Task statement -
Look below for the line with "SAMPLE SCRIPT FOR" and the line with "INTERVIEW QUESTIONS"; repeat exactly those two lines and all lines between them, but no pictures.

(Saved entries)
--------------------------------------------------

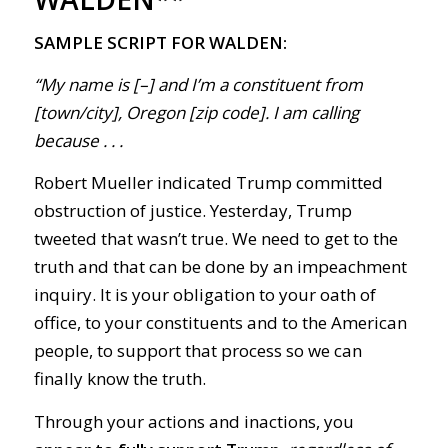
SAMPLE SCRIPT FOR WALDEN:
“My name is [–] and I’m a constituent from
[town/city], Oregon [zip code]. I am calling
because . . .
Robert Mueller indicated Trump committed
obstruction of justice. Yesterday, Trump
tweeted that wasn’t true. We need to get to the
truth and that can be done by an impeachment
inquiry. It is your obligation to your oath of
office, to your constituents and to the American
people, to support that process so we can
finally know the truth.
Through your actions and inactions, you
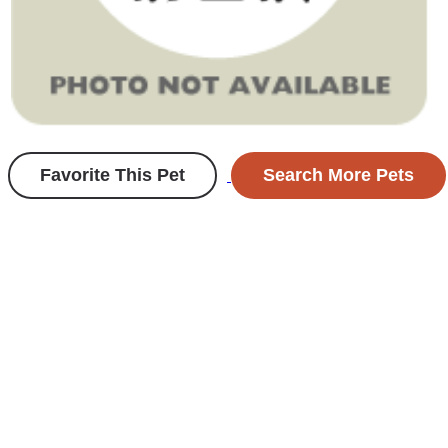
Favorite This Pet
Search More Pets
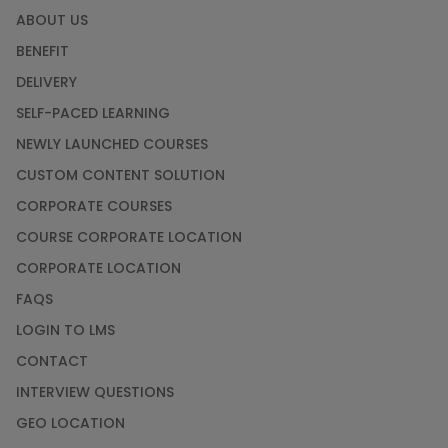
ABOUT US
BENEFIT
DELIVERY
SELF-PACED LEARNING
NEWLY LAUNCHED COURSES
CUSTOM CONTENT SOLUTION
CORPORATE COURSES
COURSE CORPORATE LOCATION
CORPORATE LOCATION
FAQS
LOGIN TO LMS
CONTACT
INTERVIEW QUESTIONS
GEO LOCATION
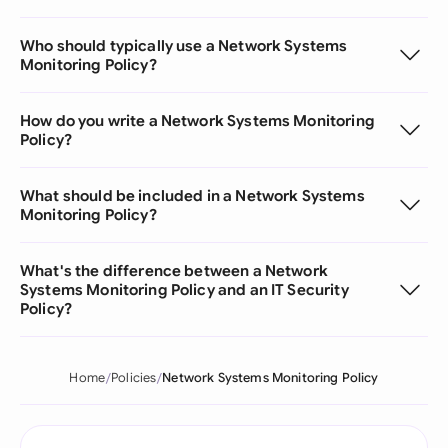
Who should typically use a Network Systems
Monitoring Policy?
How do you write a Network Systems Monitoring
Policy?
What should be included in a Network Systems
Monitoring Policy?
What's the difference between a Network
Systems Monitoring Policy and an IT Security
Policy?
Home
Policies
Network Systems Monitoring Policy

--------------------------------------------------

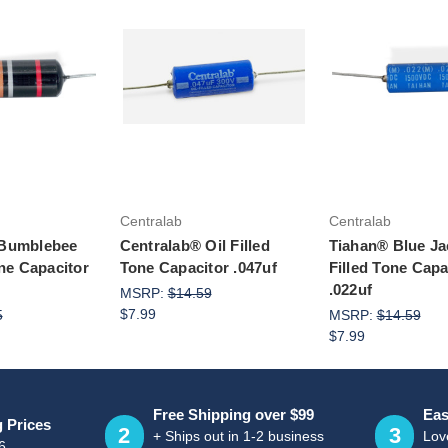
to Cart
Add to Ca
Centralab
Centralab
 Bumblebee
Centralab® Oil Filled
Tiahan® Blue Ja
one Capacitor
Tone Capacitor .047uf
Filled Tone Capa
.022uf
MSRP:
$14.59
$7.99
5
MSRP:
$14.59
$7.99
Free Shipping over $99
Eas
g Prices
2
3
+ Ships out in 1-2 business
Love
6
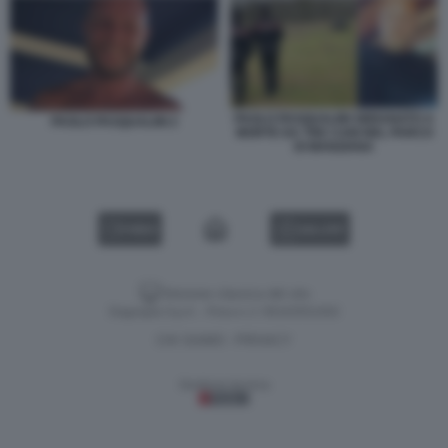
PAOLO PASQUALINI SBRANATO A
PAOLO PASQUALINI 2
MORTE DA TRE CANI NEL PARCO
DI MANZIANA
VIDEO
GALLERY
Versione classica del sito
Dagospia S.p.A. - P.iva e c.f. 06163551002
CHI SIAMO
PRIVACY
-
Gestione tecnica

--------------------------------------------------

Output below -
SAMPLE SCRIPT FOR WALDEN:
“My name is [–] and I’m a constituent from
[town/city], Oregon [zip code]. I am calling
because . . .
Robert Mueller indicated Trump committed
obstruction of justice. Yesterday, Trump
tweeted that wasn’t true. We need to get to the
truth and that can be done by an impeachment
inquiry. It is your obligation to your oath of
office, to your constituents and to the American
people, to support that process so we can
finally know the truth.
Through your actions and inactions, you
Favorite This Pet
Search More Pets
ABOUT US
BENEFIT
DELIVERY
SELF-PACED LEARNING
NEWLY LAUNCHED COURSES
CUSTOM CONTENT SOLUTION
CORPORATE COURSES
COURSE CORPORATE LOCATION
CORPORATE LOCATION
FAQS
LOGIN TO LMS
CONTACT
INTERVIEW QUESTIONS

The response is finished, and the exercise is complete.